** Extracted text **
My Personal Angel
Meagan Mercer Hurley

It was six weeks after the day I came into this world that I was introduced to my personal angel. My family lived at 143 Morris Drive, and she lived right next door. Her name was Mrs. Barbara Davidson. She was tall and had dark hair mixed with a little gray.

She started babysitting me when I was six weeks old. Before my mom would go to work, she or my dad walked Alisha and me across the grass to Ms. Barbara's. Alisha and I never dreaded going to the babysitters. We loved her. She let us fix her fair and play grocery store. When we played grocery store, we got out all of her canned goods and drinks and lined them up. One of us would check the other out when they finished shopping. I liked to pretend to check people out because I liked to handle the money (I still do.).

Everyday we would watch her favorite TV show, "The Price Is Right". Ms Barbara was like no other person. Her favorite time of the day was when we were with her. After her husband died, the only family she had around her was my family. She came to church with us on the Holidays and Mother's Day. She ate with our family on big events. She was just another Grandmother with all of our family.

Stored items from a collection:
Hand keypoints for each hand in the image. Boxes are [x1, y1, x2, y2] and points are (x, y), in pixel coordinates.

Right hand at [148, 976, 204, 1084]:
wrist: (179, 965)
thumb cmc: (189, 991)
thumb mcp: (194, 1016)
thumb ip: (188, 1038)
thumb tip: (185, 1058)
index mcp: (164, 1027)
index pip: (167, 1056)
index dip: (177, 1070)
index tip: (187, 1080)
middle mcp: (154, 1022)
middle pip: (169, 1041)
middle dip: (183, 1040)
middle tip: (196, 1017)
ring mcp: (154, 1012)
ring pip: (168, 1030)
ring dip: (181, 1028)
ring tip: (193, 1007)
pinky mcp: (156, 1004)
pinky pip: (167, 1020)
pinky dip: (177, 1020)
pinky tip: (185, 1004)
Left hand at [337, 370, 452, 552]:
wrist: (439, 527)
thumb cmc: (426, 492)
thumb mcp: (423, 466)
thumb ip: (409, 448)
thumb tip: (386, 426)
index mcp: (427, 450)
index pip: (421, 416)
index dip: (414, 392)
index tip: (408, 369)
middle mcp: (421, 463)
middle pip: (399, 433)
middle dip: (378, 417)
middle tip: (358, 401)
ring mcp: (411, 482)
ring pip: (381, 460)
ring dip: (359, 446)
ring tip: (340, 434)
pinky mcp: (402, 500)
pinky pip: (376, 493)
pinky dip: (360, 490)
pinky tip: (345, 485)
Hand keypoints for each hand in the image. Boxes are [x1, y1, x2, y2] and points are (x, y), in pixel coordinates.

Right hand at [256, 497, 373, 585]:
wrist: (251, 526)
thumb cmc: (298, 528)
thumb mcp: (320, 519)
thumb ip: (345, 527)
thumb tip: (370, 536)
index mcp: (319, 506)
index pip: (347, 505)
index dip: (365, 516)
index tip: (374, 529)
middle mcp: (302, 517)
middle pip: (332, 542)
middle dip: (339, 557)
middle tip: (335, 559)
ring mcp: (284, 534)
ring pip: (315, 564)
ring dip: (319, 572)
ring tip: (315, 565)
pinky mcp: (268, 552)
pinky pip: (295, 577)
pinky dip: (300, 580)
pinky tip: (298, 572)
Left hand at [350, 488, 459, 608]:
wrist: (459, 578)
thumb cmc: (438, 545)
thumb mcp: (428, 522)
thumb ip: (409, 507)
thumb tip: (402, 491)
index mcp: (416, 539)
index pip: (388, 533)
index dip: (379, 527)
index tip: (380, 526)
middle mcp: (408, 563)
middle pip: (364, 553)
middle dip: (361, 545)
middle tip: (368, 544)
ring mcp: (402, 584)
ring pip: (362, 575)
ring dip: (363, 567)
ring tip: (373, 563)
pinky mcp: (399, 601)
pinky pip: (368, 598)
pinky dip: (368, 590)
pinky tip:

** Your task **
Rewrite the stretch from "She started babysitting" through "(I still do.)." in the piece about the neighbor who babysat, swapping "canned goods" for "cereal boxes". The records are separate material with no connection to the text.

** Response area **
She started babysitting me when I was six weeks old. Before my mom would go to work, she or my dad walked Alisha and me across the grass to Ms. Barbara's. Alisha and I never dreaded going to the babysitters. We loved her. She let us fix her fair and play grocery store. When we played grocery store, we got out all of her cereal boxes and drinks and lined them up. One of us would check the other out when they finished shopping. I liked to pretend to check people out because I liked to handle the money (I still do.).